§ Exercise: Output the lines below as a JSON list of strings, with one string for each line. Skip blank lines and leave the pictures out.

━━ Input data

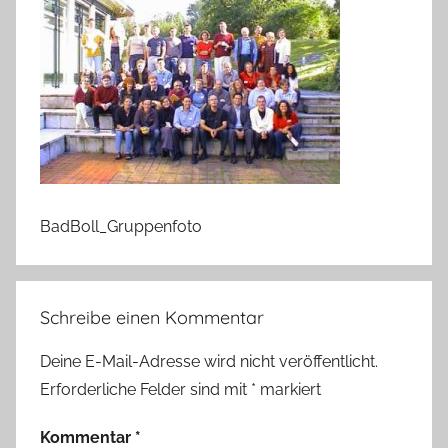
BadBoll_Gruppenfoto
Schreibe einen Kommentar
Deine E-Mail-Adresse wird nicht veröffentlicht.
Erforderliche Felder sind mit
*
markiert
Kommentar
*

━━━━

§ Result for this exercise:
[
  "BadBoll_Gruppenfoto",
  "Schreibe einen Kommentar",
  "Deine E-Mail-Adresse wird nicht veröffentlicht.",
  "Erforderliche Felder sind mit",
  "*",
  "markiert",
  "Kommentar",
  "*"
]